▶ _Assignment_:
Copy the data below line for line, leaving out the pictures.

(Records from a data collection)
■ ■ ■
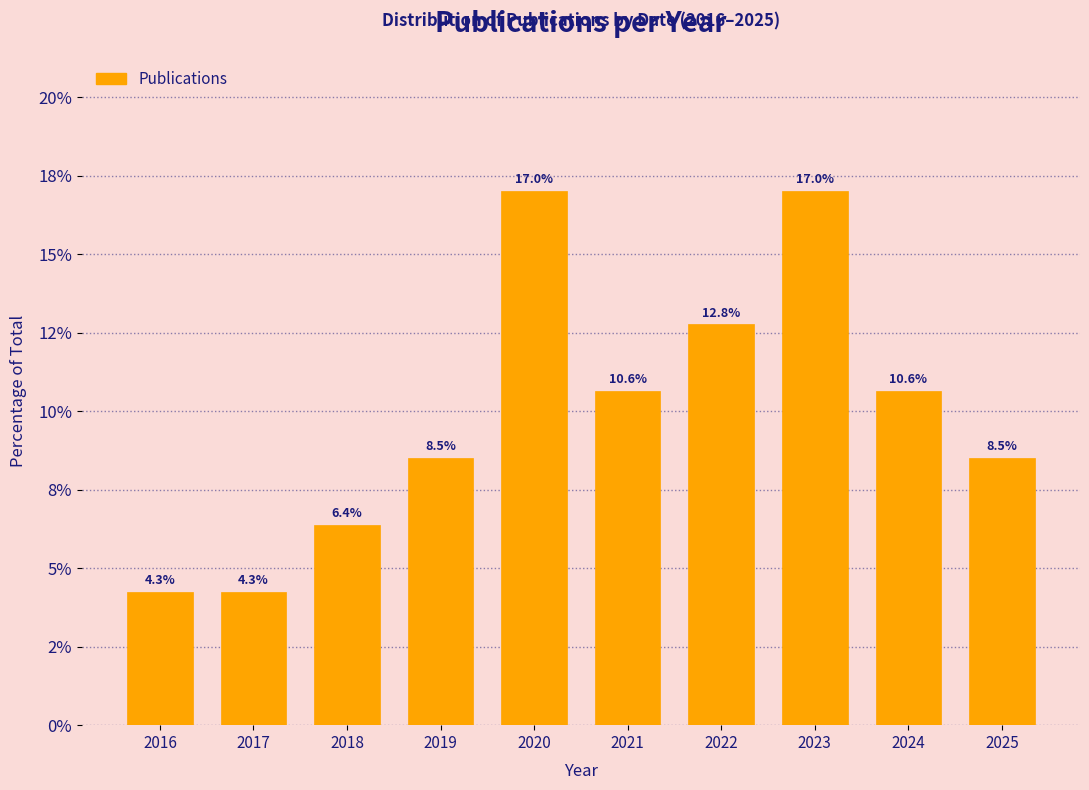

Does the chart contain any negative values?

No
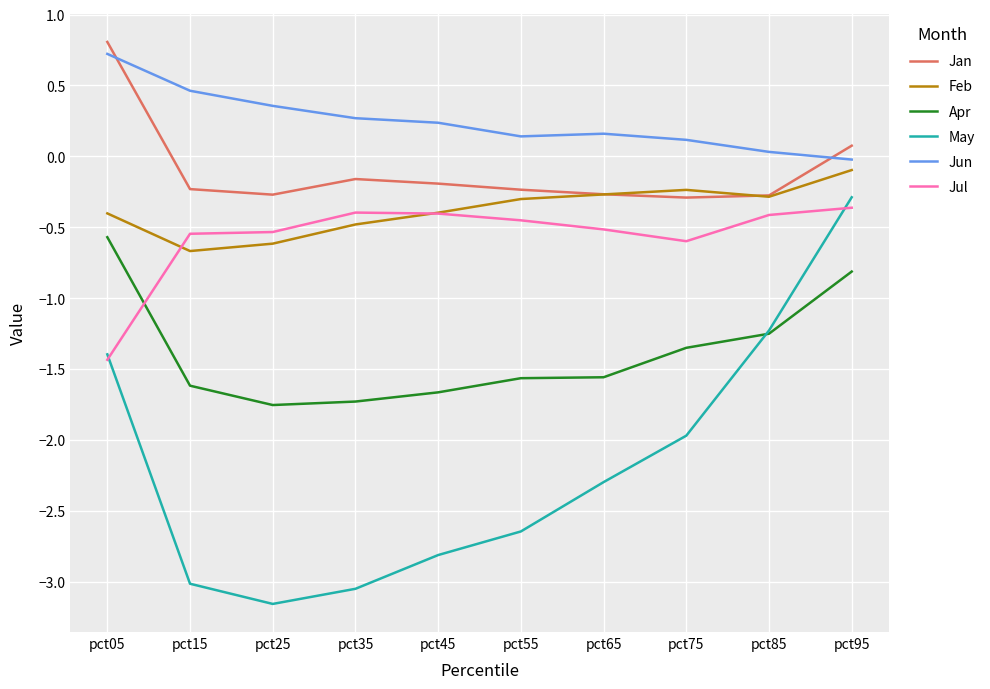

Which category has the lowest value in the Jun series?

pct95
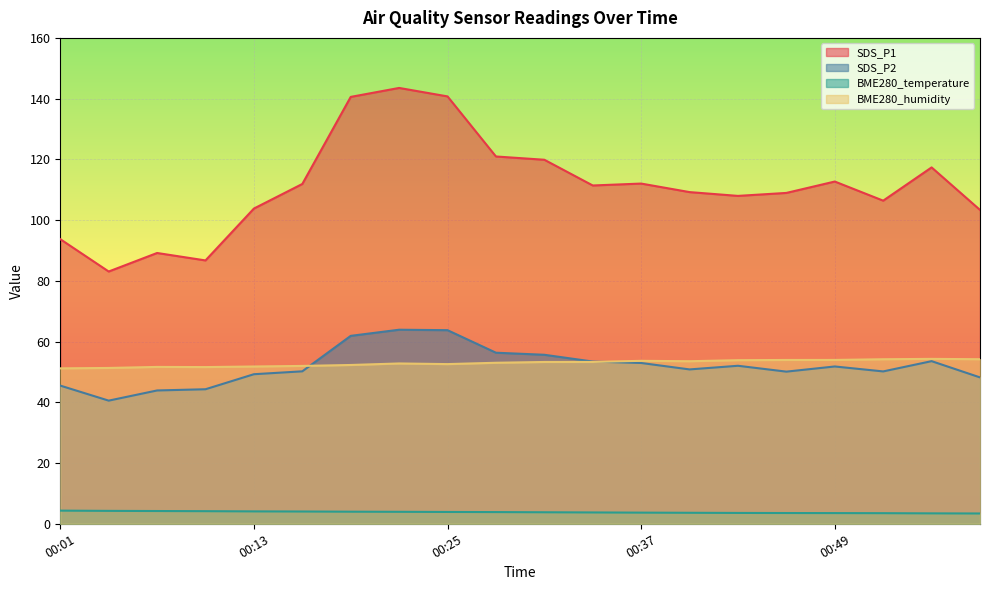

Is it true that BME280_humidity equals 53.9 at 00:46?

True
■ ■ ■
▶ _Task output_:
Does the chart contain any negative values?

No

Which category has the lowest value in the Jun series?

pct95

Is it true that BME280_humidity equals 53.9 at 00:46?

True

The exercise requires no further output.